Don Puglisi paterno con i suoi protetti, ma intransigente verso la malavita che lo circonda spingerà molti ragazzi verso la sua chiesa dove si ritroveranno per giocare, imparare ed incontrarsi sotto l’occhio vigile del sacerdote, che però attirerà in questo modo l’attenzione dei malavitosi locali che cominceranno prima ad intinidire qualche ragazzino costretto con la forza ad abbandonare la frequentazione della parrocchia e poi, dopo una messa dedicata al magistrato Giovanni Falcone e la sfida lanciata dal sacerdote ai criminali del quartiere a mostrarsi alla luce del sole, si trasformerà ben presto in una condanna a morte che arriverà dopo l’attentato a Paolo Borsellino, nello stile vigliacco e intimidatorio che contraddistingue il modus operandi mafioso.

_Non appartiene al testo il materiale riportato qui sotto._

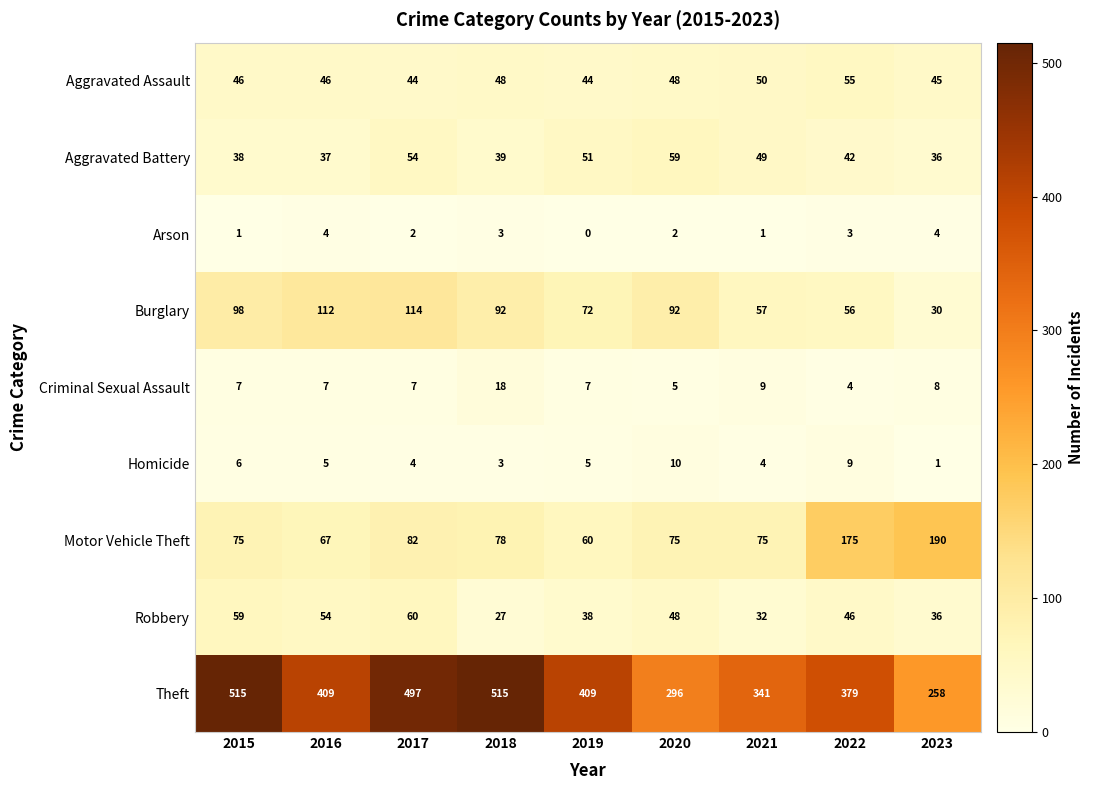

At 2022, list the series in order from smallest to largest.

Arson, Criminal Sexual Assault, Homicide, Aggravated Battery, Robbery, Aggravated Assault, Burglary, Motor Vehicle Theft, Theft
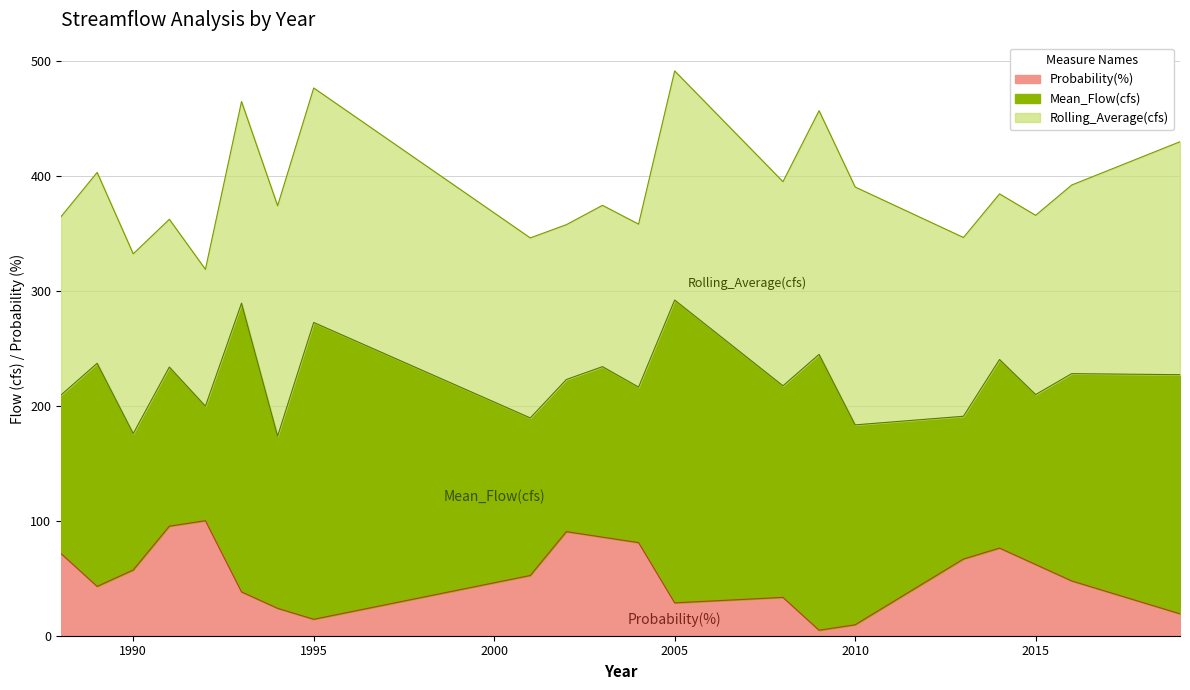

Does the chart have visible grid lines?

Yes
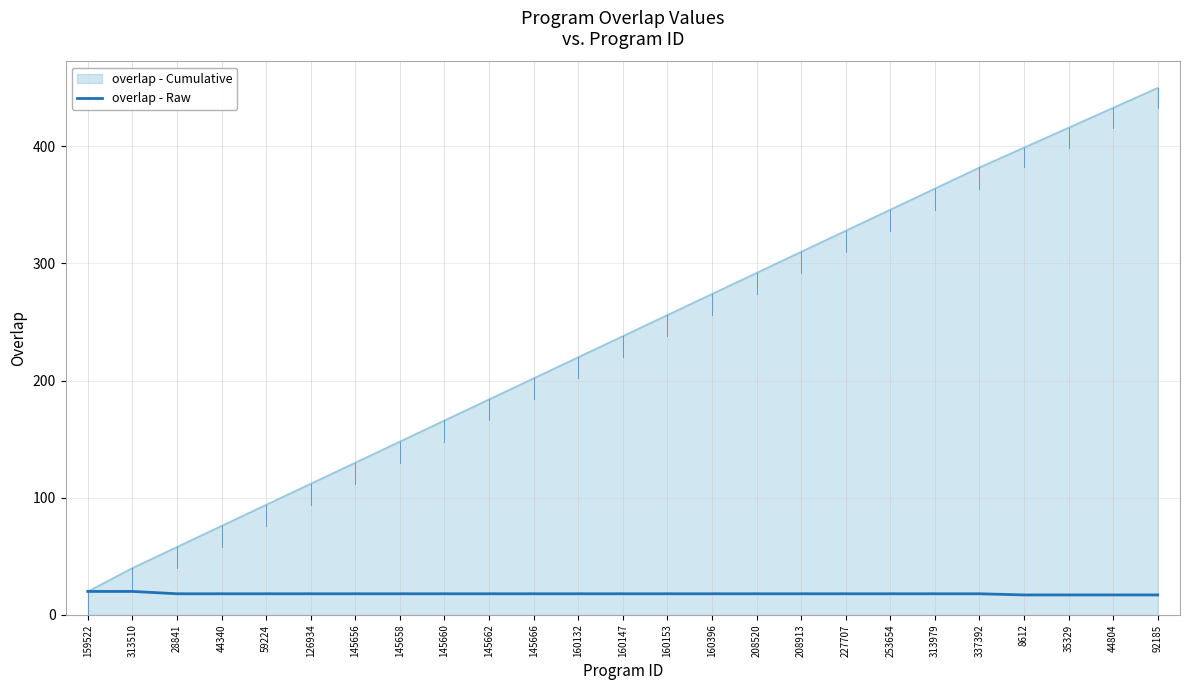

What position from the right is 160153?

12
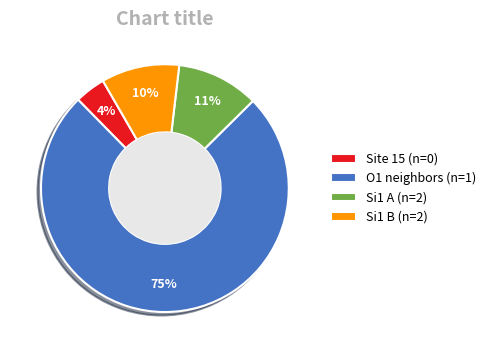

Does any single category account for the majority?

Yes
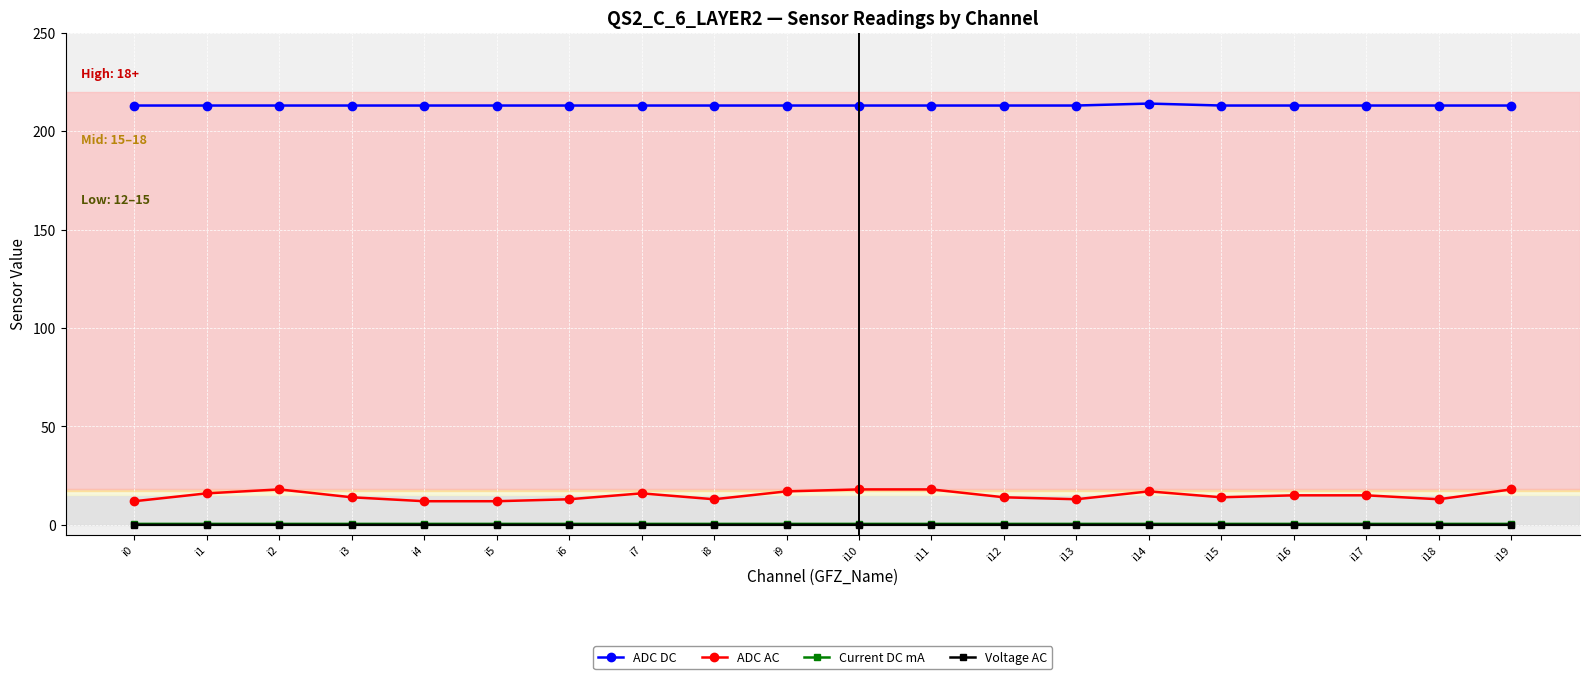

What is the sum of the ADC AC values at i16 and i6?

28.0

Alla luce del sole diretto da Roberto Faenza potrebbe far pensare alla canonica operazione formato tv-movie, di quelle concepite per il piccolo schermo che poi per qualche motivo transitano in sala, magari sfruttando un nome di richiamo come quello di Luca Zingaretti e una storia forte che si presta ad una narrazione da fiction di ultima generazione, ma non è così perchè la mano di Faenza riesce a dare al film, anche grazie ad un efficace e credibile protagonista capace di lavorare sulle sfumature, il respiro cinematografico di cui questa storia e soprattutto un personaggio come Don Pino Puglisi avevano bisogno, confezionando così un toccante e partecipato film che consigliamo di non perdere.

Note di produzione: Don Pino Puglisi fu ucciso il giorno del suo cinquantaseiesimo compleanno, il film ha ricevuto un Premio David Giovani.